The first few days the Goldsteins enjoyed their acquisitions so much they had no time to think of anything else. Then they joined a fashionable temple. The daughters became members of charitable societies, the membership of which was composed of older parvenues. The downtown crowd and old associations were forgotten in the whirl. When some of the relatives came to visit the Goldsteins, they felt so outclassed and outdistanced that they never returned again.
But after the girls had wearied somewhat of their furniture and things, they began to notice that the new acquaintances made no friendly overtures. A feeling stole over them that their new friends laughed behind their backs. Whenever they happened to be in the company of the new aristocracy, the others spoke of things they knew nothing about. The others, college bred most of them, mentioned names of authors and artists the Goldsteins had never heard of before. The others had tapering fine finger-nails, slender wrists, thin ankles, and wore the simplest clothes with distinction.

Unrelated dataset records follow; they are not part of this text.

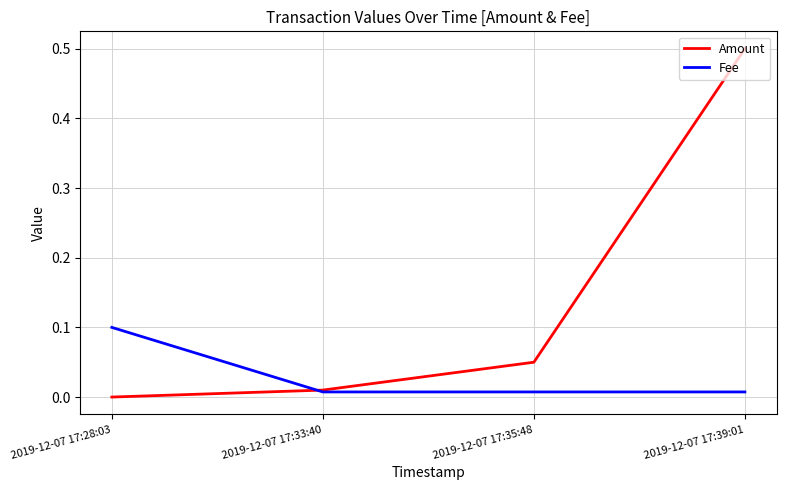

Which series changed the most between 2019-12-07 17:28:03 and 2019-12-07 17:39:01?

Amount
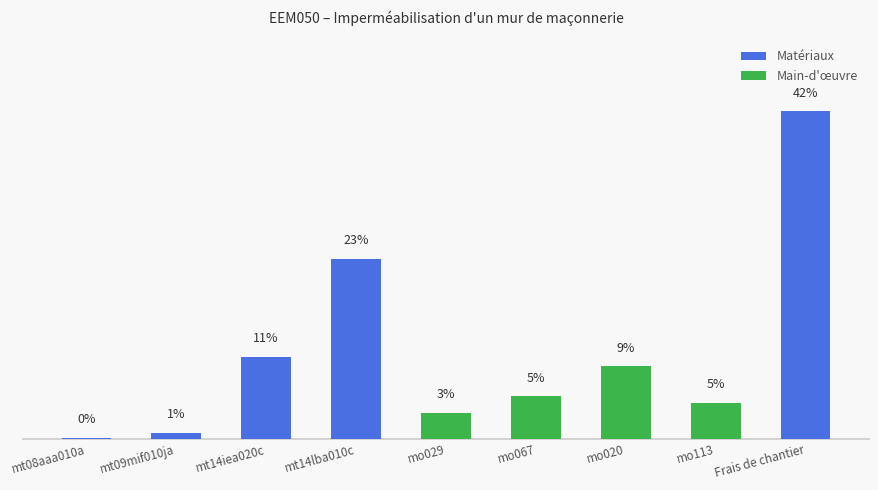

Which label corresponds to the smallest value in the chart?

mt08aaa010a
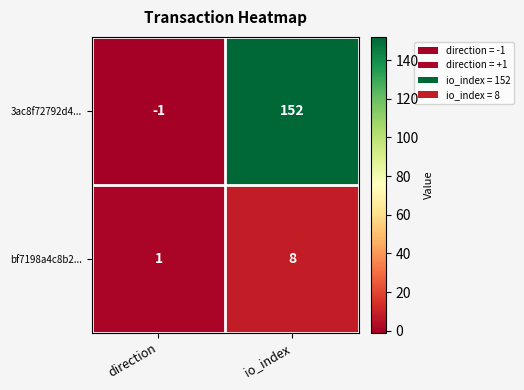

The value of 3ac8f72792d4... at io_index is 71. True or false?

False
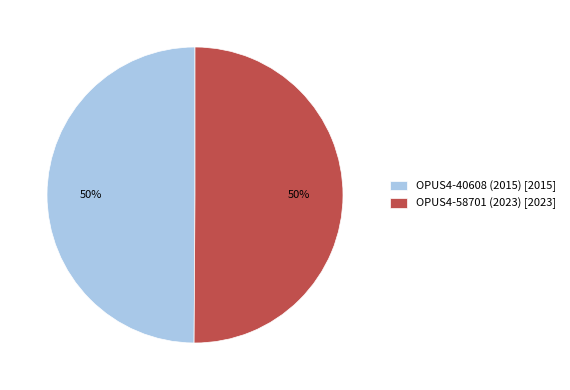

What percentage is the OPUS4-58701 (2023) slice, to the nearest percent?

50%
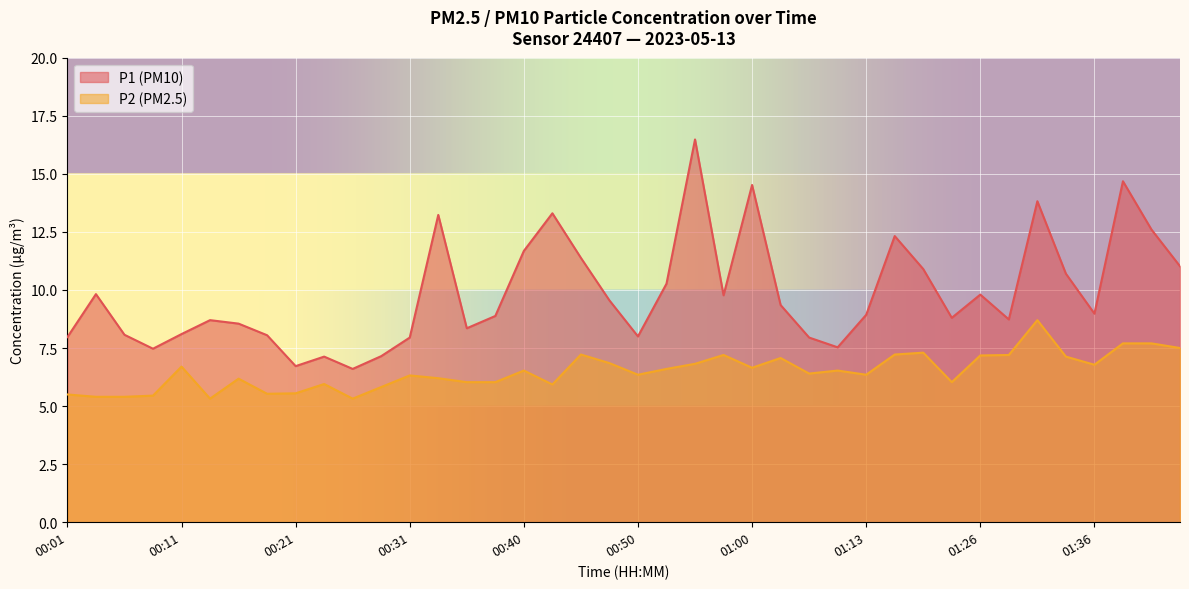

Read the P1 value at 01:02.

9.3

Sophy and Leah felt that the young men of the new set avoided them. They were always courteous, but cold—cold to the invaders. But of course they could not think of marrying the firm's bookkeepers—twenty-five-dollar-a-week men! Yet they despaired ever to find mates from amongst those other people.
Once a collection was made to cover some minor expense of a children's party. Sophy gave a hundred dollars. She surprised the others laughing, and never knew whether she had given too much or too little. Hirsh Goldstein did not fare any better. The German Jews he met at the synagogue were nice and polite, but patronizing to an exasperating degree. Though they accepted his gifts for the synagogue and other charities, they looked down upon him. When he gave a small amount he was criticized as a miser, when he gave a big sum he was a parvenu. He missed his old cronies. He had no chance to exhibit learning to those "new people."
Mrs. Goldstein wandered about the rooms, as if in a prison. It was seldom that anybody ever visited the family now. They were reputed to be so rich! Joseph and Maurice came once to Sophy's birthday party, but they found there other guests, and felt lonesome. The Goldsteins had not learned how to be idling busily.
The two sisters now lacked a certain freedom of movement, surety of action. Sophy began to long for the firm grasp of Maurice's hand. Leah longed to hear Joseph's simple songs. The house with all its new wealth was not their home. It was too cold, too new, too clean. The men and women they met were not of their kind. The Goldsteins felt daily that they were only tolerated by them.